═══ Angezeigter Text
Trainingsübungen mit Oberschnittaufschlägen – Teil 1

Auch Oberschnittaufschläge sind eine sinnvolle Variante. Diese sollten möglichst erst spät erkennbar sein, wenn sie schnell ausgeführt werden, oder sie werden mit einer Bewegung ausgeführt, die optisch sehr nah an der Variante mit Unterschnitt sein.

Ziel des Oberschnittaufschlags

Das Ziel des Aufschlags mit Oberschnitt ist es entweder den direkten Punkt zu erzielen. Dies dadurch, dass der Gegner den Schnitt nicht richtig einschätzt, oder schlicht weg überrascht ist.

Oder der Schlag dient als Vorbereitung auf einen folgenden Schuss oder Topspin – einen Angriffsball, mit dem der Gegner sehr unter Druck gesetzt wird.

Egal, ob der Aufschlag kurz oder lang gespielt wird, jeder Spieler muss sich darüber im klaren sein, dass dieser Ball ebenso attakiert werden kann. Das Ziel ist es natürlich sein eigenes Spiel vorzubereiten, im Optimalfall den Punkt direkt zu erzielen, aber jeder Oberschnittaufschlag ist mit einem hohen Risiko verbunden.
══════
═══ Vorliegende Daten
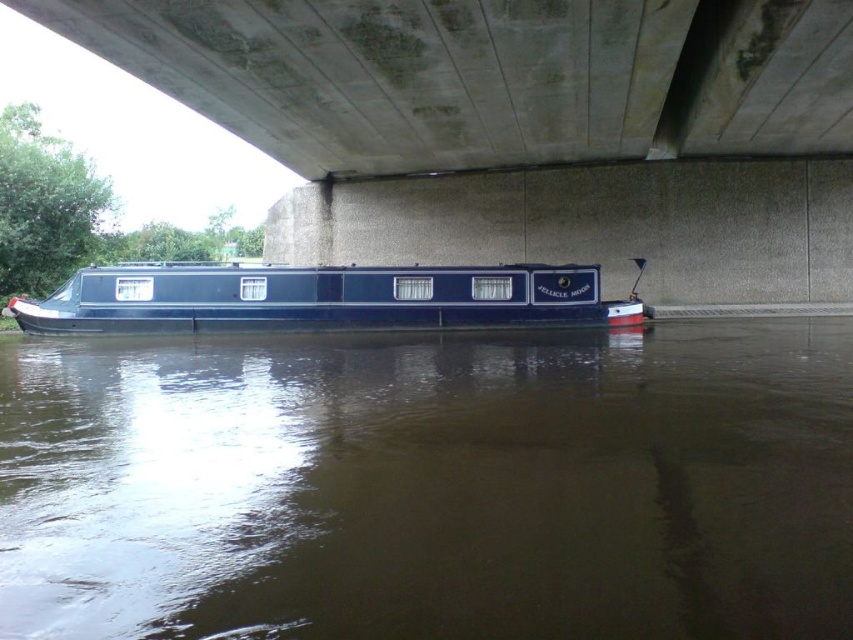
You are a photographer standing on the bridge above the water. You want to capture a photo of the shiny blue boat at center without the brown murky water at center appearing in the foreground. Is this possible based on their positions?

The brown murky water at center is in front of the shiny blue boat at center, so it would block the view of the boat from above. Therefore, it is not possible to take a photo of the shiny blue boat at center without the brown murky water at center appearing in the foreground.

You are standing on the deck of the narrowboat and looking towards the bridge. Which object is closer to you, the brown murky water at center or the concrete at upper center?

The brown murky water at center is closer to you because it is to the left of the concrete at upper center.

You are a delivery person needing to lower a package from the concrete at upper center down to the shiny blue boat at center. The package is 5 meters long. Can you safely lower it without the package getting stuck between the two objects?

The distance between the concrete at upper center and the shiny blue boat at center is 5.18 meters. Since the package is 5 meters long, there is enough space to lower it safely without getting stuck.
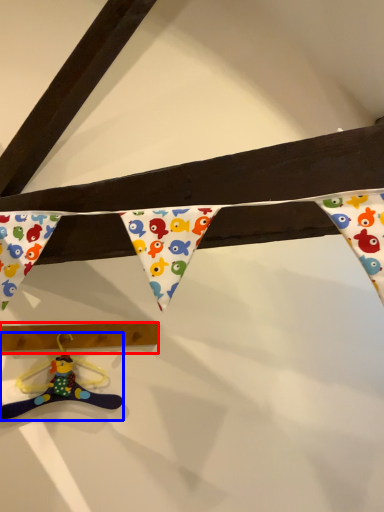
Question: Which point is closer to the camera, plank (highlighted by a red box) or toy (highlighted by a blue box)?

Choices:
 (A) plank
 (B) toy

Answer: (B)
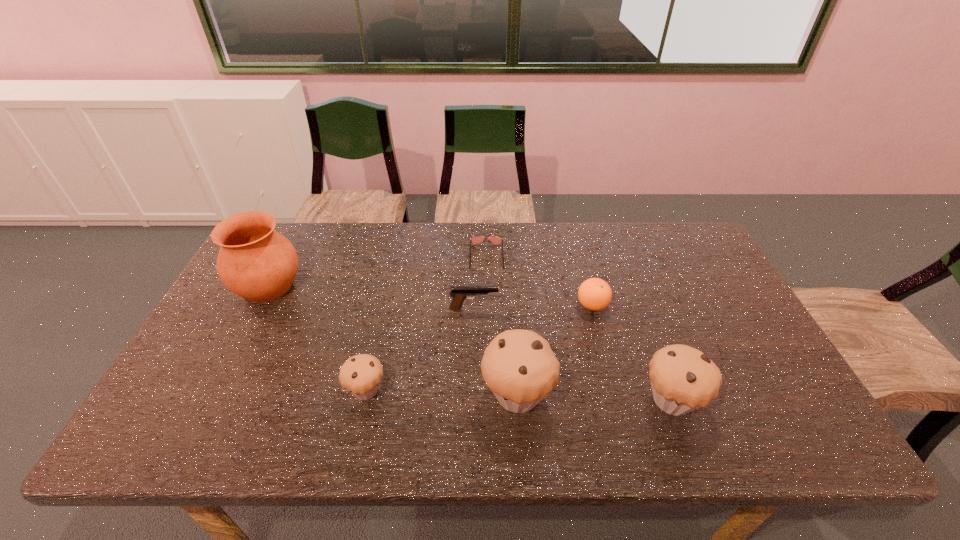
The image size is (960, 540). I want to click on free space located 0.360m on the left of the leftmost muffin, so click(194, 390).

In order to click on free space located on the right of the second muffin from right to left in this screenshot , I will do [x=635, y=395].

I want to click on free location located on the back of the fifth shortest object, so click(x=640, y=314).

Where is `vacant region located 0.090m on the bridge of the sunglasses`? This screenshot has height=540, width=960. vacant region located 0.090m on the bridge of the sunglasses is located at coordinates (487, 289).

You are a GUI agent. You are given a task and a screenshot of the screen. Output one action in this format:
    pyautogui.click(x=<x>, y=<y>)
    Task: Click on the blank space located 0.070m at the muzzle of the pistol
    Image resolution: width=960 pixels, height=540 pixels.
    Given the screenshot: What is the action you would take?
    pyautogui.click(x=523, y=308)

This screenshot has height=540, width=960. What are the coordinates of `free space located on the back of the tallest object` in the screenshot? It's located at (299, 228).

Where is `vacant space situated 0.190m on the back of the orange`? Image resolution: width=960 pixels, height=540 pixels. vacant space situated 0.190m on the back of the orange is located at coordinates (579, 254).

What are the coordinates of `sunglasses at the far edge` in the screenshot? It's located at (496, 240).

I want to click on pottery positioned at the far edge, so click(256, 262).

What are the coordinates of `object situated at the left edge` in the screenshot? It's located at (256, 262).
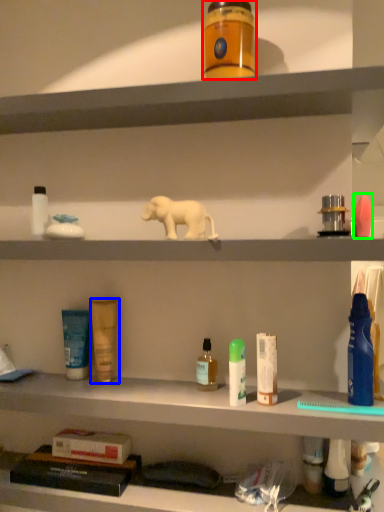
Question: Considering the real-world distances, which object is closest to toiletry (highlighted by a red box)? toiletry (highlighted by a blue box) or toiletry (highlighted by a green box).

Choices:
 (A) toiletry
 (B) toiletry

Answer: (B)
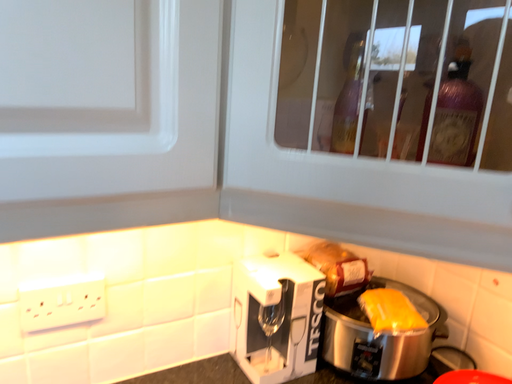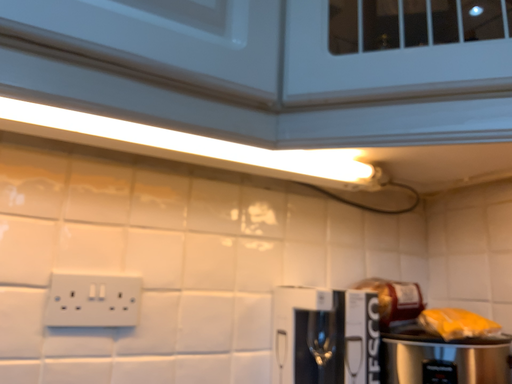
Question: How did the camera likely rotate when shooting the video?

Choices:
 (A) rotated upward
 (B) rotated downward

Answer: (A)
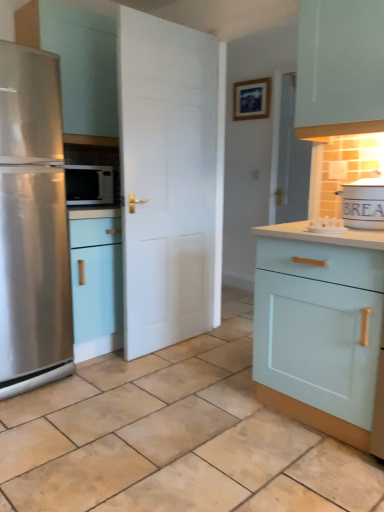
I want to click on free space that is in between white matte door at center and light blue wood cabinet at right, so click(206, 368).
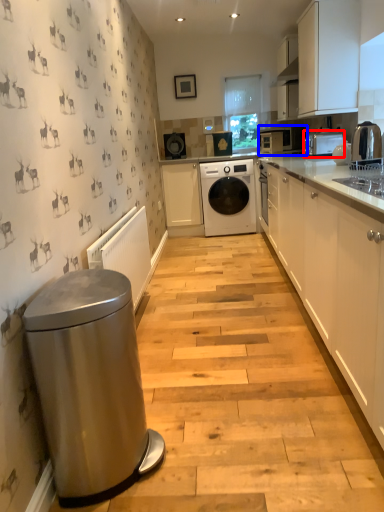
Question: Which of the following is the farthest to the observer, home appliance (highlighted by a red box) or home appliance (highlighted by a blue box)?

Choices:
 (A) home appliance
 (B) home appliance

Answer: (B)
══════
# Aufgabe 1:
Beantworte anhand des Textes über Oberschnittaufschläge:
(a) Wann sollten Oberschnittaufschläge erkennbar sein, wenn sie schnell ausgeführt werden?
(b) Worauf kann der Aufschlag als Vorbereitung dienen?
(c) Womit ist jeder Oberschnittaufschlag verbunden?
# Aufgabe 2:
Ersetze im Text über Oberschnittaufschläge von „Auch Oberschnittaufschläge sind“ bis einschließlich „weg überrascht ist.“ das Wort „Gegner“ durch „Kontrahent“, und gib diesen Abschnitt wieder.
# Aufgabe 3:
Führe den Text über Oberschnittaufschläge im Anschluss an seinen letzten Satz weiter.

# Lösung 1:
(a) Möglichst erst spät.
(b) Auf einen folgenden Schuss oder Topspin.
(c) Mit einem hohen Risiko.

# Lösung 2:
Auch Oberschnittaufschläge sind eine sinnvolle Variante. Diese sollten möglichst erst spät erkennbar sein, wenn sie schnell ausgeführt werden, oder sie werden mit einer Bewegung ausgeführt, die optisch sehr nah an der Variante mit Unterschnitt sein.

Ziel des Oberschnittaufschlags

Das Ziel des Aufschlags mit Oberschnitt ist es entweder den direkten Punkt zu erzielen. Dies dadurch, dass der Kontrahent den Schnitt nicht richtig einschätzt, oder schlicht weg überrascht ist.

# Lösung 3:
Varianten des Oberschnittaufschlags

Genau wie bei allen anderen Aufschlägen, können Platzierung, Tempo und Rotation variiert werden. Wichtig ist ein gewinnbringendes Verhältnis des Oberschnittaufschlag im Vergleich zu Unterschnitt- und Seitenschnittaufschlägen.

Die Seitenschnittaufschläge lassen sich am leichtesten so variieren, dass mit einer geringen Bewegungsänderung der Ball einen Oberschnitt – sprich einen Vorwärtsdrall erfährt. Man sollte hierfür einfach versuchen die Hand, als Verlängerung des Unterarms nach oben zu bewegen.

Komplizierter wird es bei Unterschnittaufschlägen. Um diese für den Gegner nicht oder nur schwer sichtbar so auszuführen, dass dem Ball Oberschnitt versehen wird, ist die hohe Kunst des Tischtennis.